# HELP Praktica MTL3 noob!



## 05thomcr (Feb 24, 2011)

hi there, ive recently been using my Praktica MTL3, still in fine working order, but I am looking for some accessories to keep my camera safe and to take better pictures.

Does anyone know of any flashguns or flash units which fit the MTL3 model, not too expensive and easy to use?

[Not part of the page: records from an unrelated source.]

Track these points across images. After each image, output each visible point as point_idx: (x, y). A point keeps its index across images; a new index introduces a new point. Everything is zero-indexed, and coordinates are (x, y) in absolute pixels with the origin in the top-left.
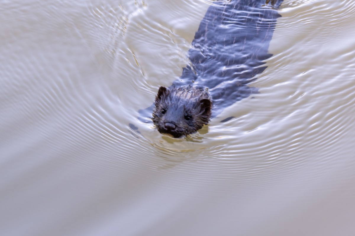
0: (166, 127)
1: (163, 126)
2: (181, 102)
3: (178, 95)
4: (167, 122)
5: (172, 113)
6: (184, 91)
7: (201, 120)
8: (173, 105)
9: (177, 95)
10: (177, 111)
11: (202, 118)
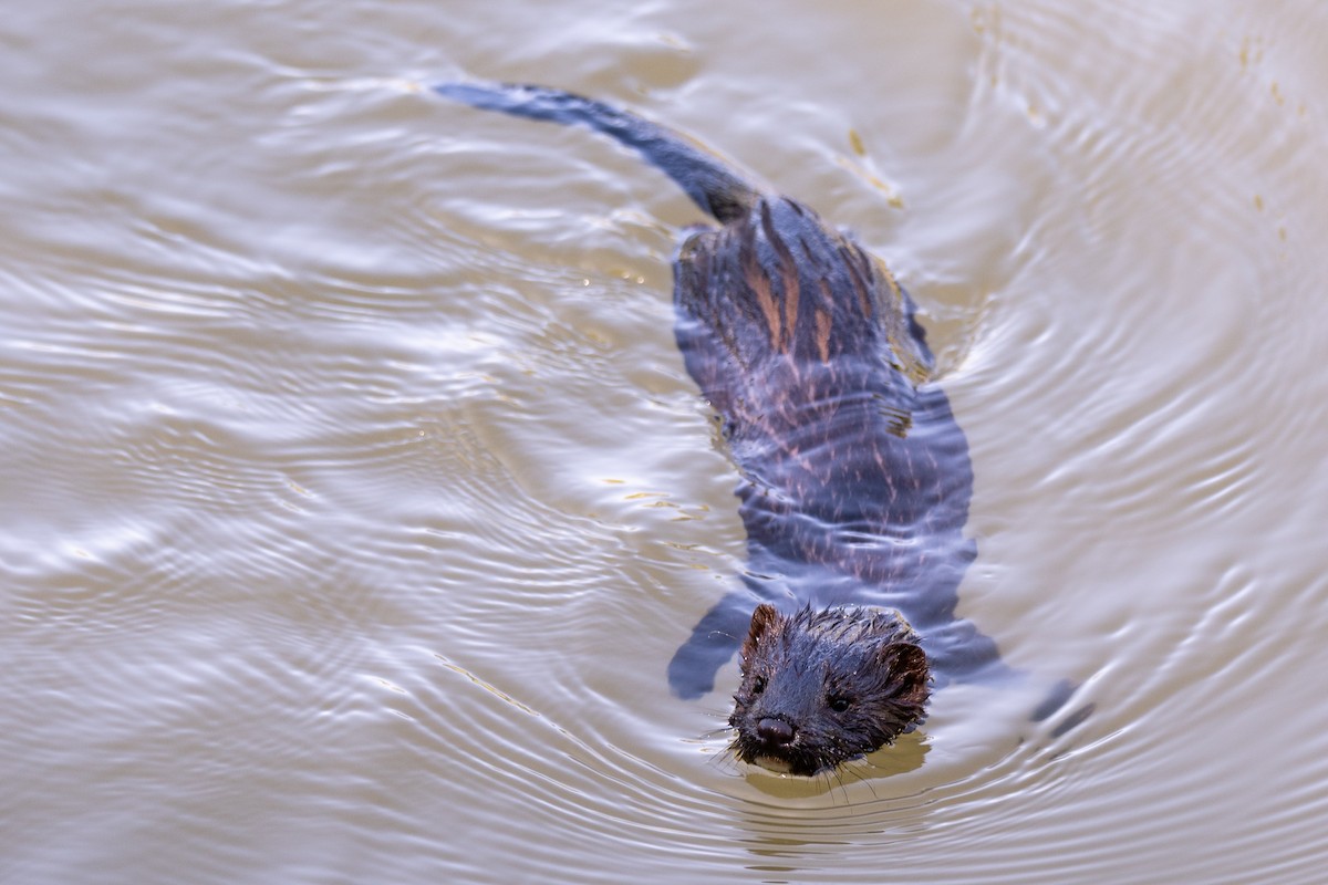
0: (761, 732)
1: (753, 731)
2: (818, 653)
3: (815, 632)
4: (764, 718)
5: (785, 688)
6: (837, 620)
7: (890, 712)
8: (792, 663)
9: (810, 632)
10: (801, 679)
11: (895, 708)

Also, any ideas for a good SLR case for the MTL3, preferably ready-to-shoot?
Thanks so much for all your help, 05thomcr


----------



## dxqcanada (Feb 27, 2011)

It appears that that camera was before the invention of TTL metering ... so any cheapo flash that will fit in the shoe will do.
All the flash needs is the centre pin.

You just have to learn how to use Guide Numbers.
Flash Guide Number

There are flashes with a thyristor ... auto exposure that is controlled by the flash ... that you will often see.

Praktica MTL 3 manual


----------



## PASM (Feb 27, 2011)

05thomcr said:


> Also, any ideas for a good SLR case for the MTL3, preferably ready-to-shoot?
> Thanks so much for all your help, 05thomcr



Any generic, 1970's Pentacon SLR case..and maybe Zenit also.


----------



## timor (Mar 2, 2011)

Case has to be for L series of Prakticas. Zenit wont fit for shure (is narrower and toller)


----------



## 05thomcr (Apr 4, 2011)

sorry been away for a few weeks, thanks so much for your help everyone, the mtl3 is working well and i hope to find a suitable case and flash based on your advice!

thanks again


----------